Manual handling injuries can occur wherever people are at work. Heavy manual labour, awkward postures and manual material handling are all cited by the Health & Safety Executive (HSE) as key contributors to back pain and musculoskeletal disorders (MSD). Between 2010 and 2011, the NHS recorded 7.6m working days as lost due to work-related back pain, while the HSE reports that more than a third of over-three day injuries are caused by manual handling. It is estimated that over 1 million people in the UK suffer from a musculoskeletal disorder or back pain caused or made worse by work.
As an employer it makes good business sense to minimise risks from manual handling for your employees. Wherever possible the regulations require employers to avoid the need for hazardous manual handling, and to assess and reduce the risk of injury. Training is important. Tips and advice on good handling techniques for lifting, pushing and pulling loads will improve the safety of employees involved in manual handling.
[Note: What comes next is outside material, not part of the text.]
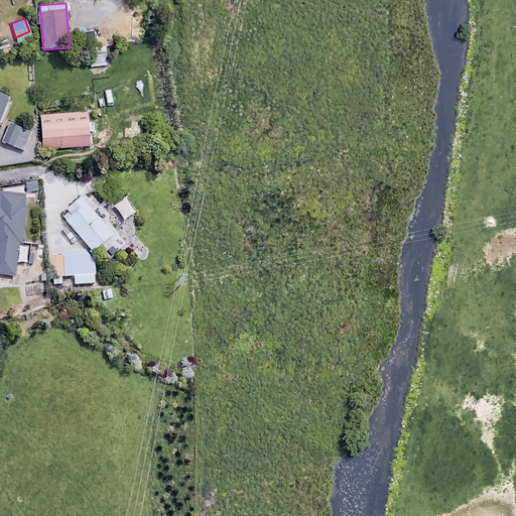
[(0,124),(9,100),(0,96),(0,124)]
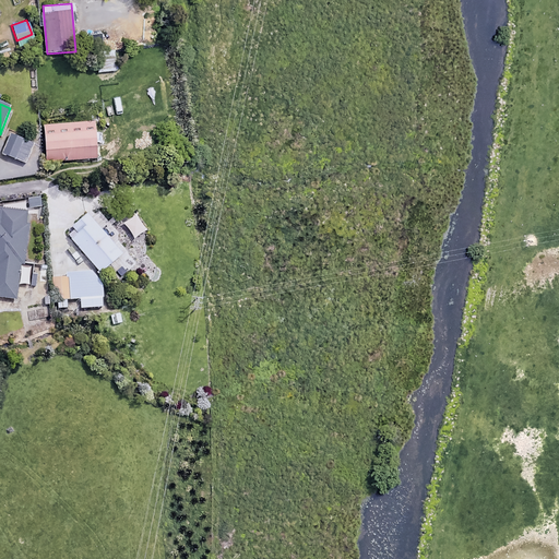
[(96,157),(94,119),(42,122),(45,161),(96,157)]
One of the biggest causes of back injury at work is lifting or handling objects incorrectly and waste handling can be particularly problematic.
Overflowing bags of rubbish and piles of cardboard are not just expensive to get rid of they are also bulky, heavy and awkward to move and store. Installing a small compactor and a baler will help to reduce the amount of space that rubbish takes up and make it easier for employees to manoeuvre. Keeping walkways and exits clear of rubbish also reduces the risk of fire and minimises the need for manual handling of waste. In addition, they can help reduce people tripping or slipping on waste material by keeping the waste neat and tidy, making it a win, win situation all round.
An added benefit of having a baler is the ability to sell your waste. Correctly segregated waste which is baled in standard sizes will be collected by many recyclers free of charge and with significant volumes of high value waste, such as high grade paper, you may be able to negotiate a payment from the recycler. By compacting waste, most companies can halve the number of waste collections they have to pay for, achieving significant savings in the process.